Fondation Merieux

Une fondation familiale dédiée à la lutte contre les maladies infectieuses

Le colloque sur la Fièvre Typhoïde : un premier pas vers l’élaboration de recommandations mondiales de vaccination

22 avril 2007, Annecy (France)

Une bactérie nommée « Salmonella Typhi »

La fièvre typhoïde est une maladie qui se transmet par ingestion d'aliments ou de liquides contaminés par une bactérie, la Salmonella Typhi. Une fièvre prolongée se déclare et s'accompagne de douleurs abdominales, de malaises et de vomissements. En l'absence d'un diagnostic correct et de soins, cette infection peut dégénérer en septicémie puis coma et peut entraîner le décès du malade.

Poser les premières bases de développement d'une stratégie mondiale de vaccination contre la fièvre typhoïde, tel a été le travail accompli lors du colloque international « la fièvre typhoïde, une maladie sous estimée dans les pays en développement : vers sa prévention vaccinale ». Organisée en étroite collaboration avec l'IVI par la Fondation Mérieux dans son centre de conférence « Les Pensières » (Veyrier du Lac), cette réunion a rassemblé durant 3 jours, du 2 au 4 avril 2007, une soixantaine d'experts internationaux : vaccinologistes, immunologistes, épidémiologistes ; producteurs de vaccins (américains, européens, asiatiques, africains) ; représentants de l'OMS, de la FDA, du GAVI et de la Fondation Bill and Melinda Gates. Ce colloque a été subventionné par plusieurs partenaires de la Fondation Mérieux tels que Sanofi Pasteur, Merck and Co Inc, GlaxoSmithKline APAJH et de l'IVI de Corée.

Responsable de 300 000 à 400 000 décès par an, la fièvre typhoïde touche en particulier les enfants et les adolescents de 2 à 19 ans. Cette infection fait autant de morts que le cancer cervical (col de l'utérus) et même plus que la méningite ou l'encéphalite japonaise. La lutte contre ces trois pathologies figurent parmi les priorités de l'OMS ; pas la fièvre typhoïde ! Pourtant, elle reste une maladie grave dans les pays en développement.

Grâce à l'amélioration de l'hygiène, l'accès à l'eau potable et la construction de systèmes d'égouts de qualité, la fièvre typhoïde a disparu des pays développés. Seulement, ces mesures de prévention, extrêmement efficaces, sont difficiles à mettre en œuvre dans les pays en développement car elles coûtent très chères. De plus, depuis une dizaine d'années, apparaissent dans ces régions des souches de Salmonella Typhi – responsables de la fièvre typhoïde – multi-résistantes aux antibiotiques. Difficile alors de mettre en place des traitements efficaces et ces souches sont régulièrement à l'origine d'épidémies comme au Tadjikistan en 1997. Ainsi, la vaccination semble être actuellement la meilleure solution de lutte contre la fièvre typhoïde dans les pays en développement.

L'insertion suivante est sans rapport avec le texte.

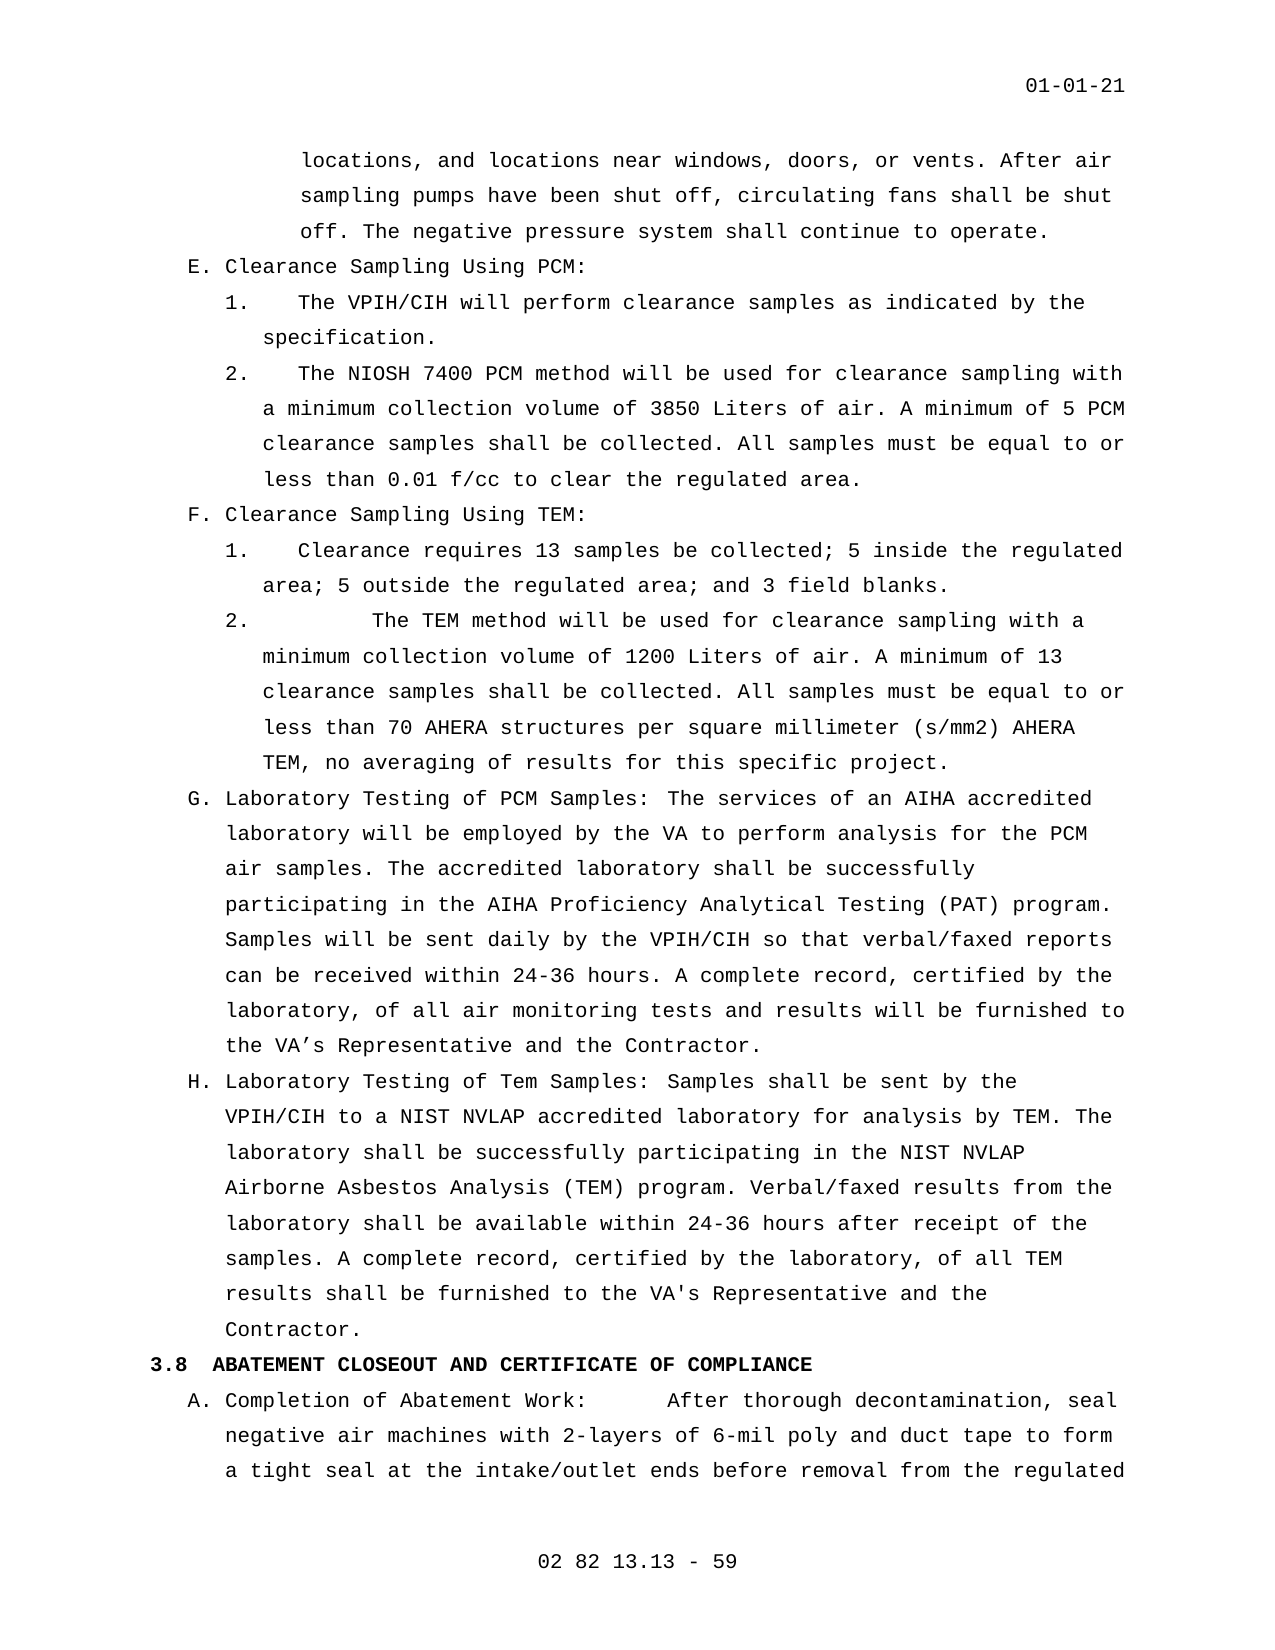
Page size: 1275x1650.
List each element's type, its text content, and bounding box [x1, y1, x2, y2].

Développer une stratégie globale de vaccination

C'est avec la volonté de commencer à développer une stratégie globale de contrôle de cette pathologie par la vaccination, que se sont réunis aux Pensières sous l'impulsion de la Fondation Mérieux, des experts internationaux.

Certains pays comme l'Indonésie, la Chine et le Vietnam ont déjà utilisé avec succès la vaccination contre l'infection typhoïde lors de situations d'épidémies, de catastrophes naturelles ou encore pour protéger des enfants dans certaines écoles. Ces résultats ont été présentés et discutés lors du colloque. Les conclusions des experts : la meilleure approche serait de vacciner les enfants en âge d'aller à l'école. En effet, pour être efficace, une vaccination doit concerner le plus grand nombre possible d'individus dans la tranche d'âge la plus touchée par la maladie. En l'occurrence, pour la fièvre typhoïde, il s'agit des enfants et des adolescents. Cette vaccination pourrait être réalisée avec l'un des deux vaccins disponibles qui ont une efficacité de 70%. L'un est administré par injection d'une dose unique, l'autre par voie orale en trois prises à deux jours d'intervalle. La protection est obtenue sous 7 à 10 jours.

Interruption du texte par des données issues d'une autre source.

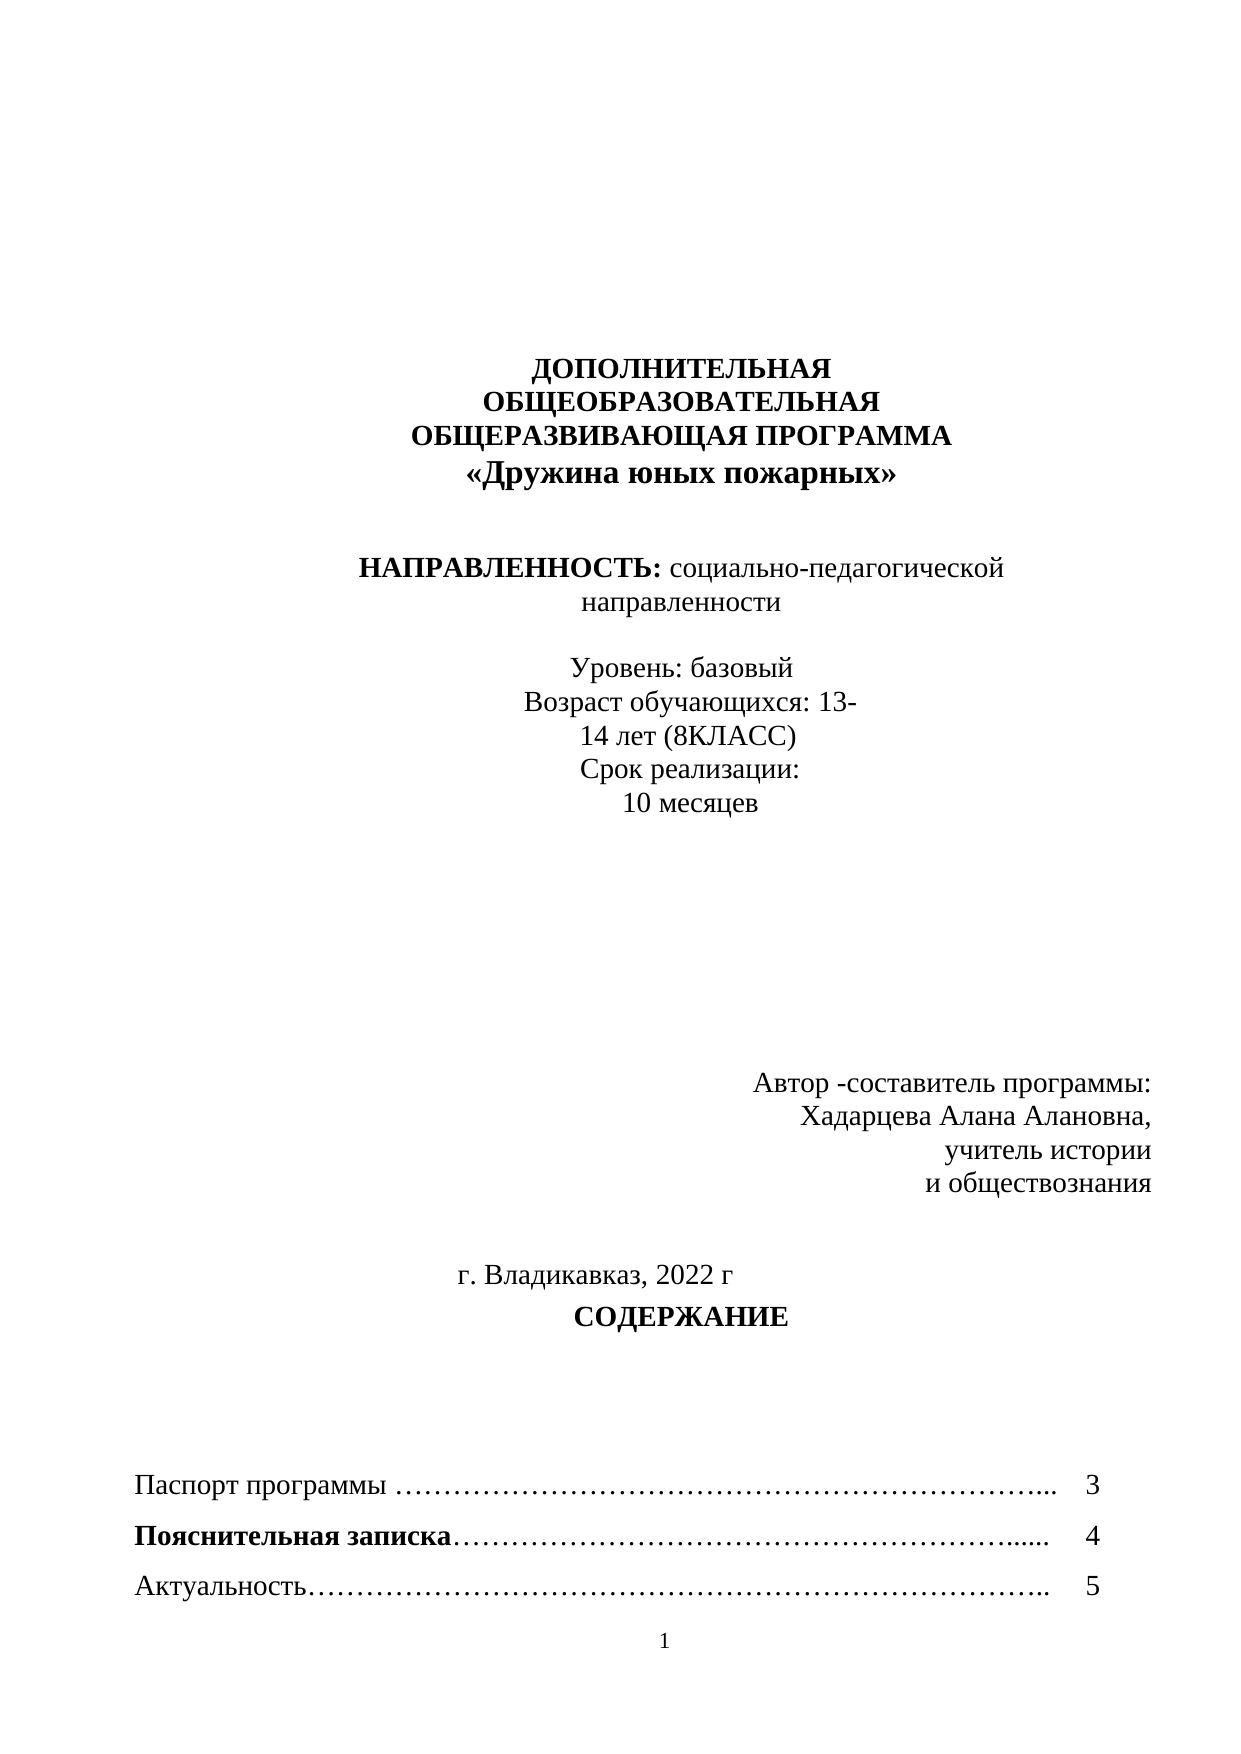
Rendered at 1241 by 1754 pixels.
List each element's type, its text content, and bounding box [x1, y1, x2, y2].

table_cell Актуальность………………………………………………………………….. [113, 1560, 1064, 1610]
subtitle НАПРАВЛЕННОСТЬ: социально-педагогической направленности [349, 550, 1013, 617]
table_cell 4 [1065, 1510, 1128, 1560]
text Возраст обучающихся: 13-14 лет (8КЛАСС) [509, 684, 871, 751]
text Хадарцева Алана Алановна, [177, 1098, 1152, 1132]
table_cell Пояснительная записка…………………………………………………...... [113, 1510, 1064, 1560]
text учитель истории [177, 1132, 1152, 1166]
text Уровень: базовый [349, 651, 1013, 684]
text 10 месяцев [509, 785, 871, 818]
title «Дружина юных пожарных» [349, 452, 1013, 490]
text и обществознания [177, 1166, 1152, 1199]
subtitle СОДЕРЖАНИЕ [349, 1299, 1013, 1332]
text Срок реализации: [509, 751, 871, 785]
text г. Владикавказ, 2022 г [177, 1257, 1013, 1291]
text ДОПОЛНИТЕЛЬНАЯ ОБЩЕОБРАЗОВАТЕЛЬНАЯ ОБЩЕРАЗВИВАЮЩАЯ ПРОГРАММА [349, 351, 1013, 452]
table_cell 5 [1065, 1560, 1128, 1610]
table_header Паспорт программы …………………………………………………………... [113, 1469, 1064, 1510]
table_header 3 [1065, 1469, 1128, 1510]
text Автор -составитель программы: [177, 1065, 1152, 1098]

Le groupe d'experts a également évalué le coût de la vaccination : 0,45 Euro par personne ! Une dépense minime comparée aux frais d'arrêt maladie, d'hospitalisation et de traitement pour soigner un malade de la fièvre typhoïde. Ce faible coût devrait donc être un élément de motivation pour la mise en place d'une politique globale de vaccination dans les pays en développement.

Fort de ces conclusions, l'OMS envisage d'organiser une nouvelle rencontre au mois de septembre pour rédiger des recommandations en matière de vaccination. Elles seront adressées aux responsables politiques des pays concernés par le fléau de la fièvre typhoïde.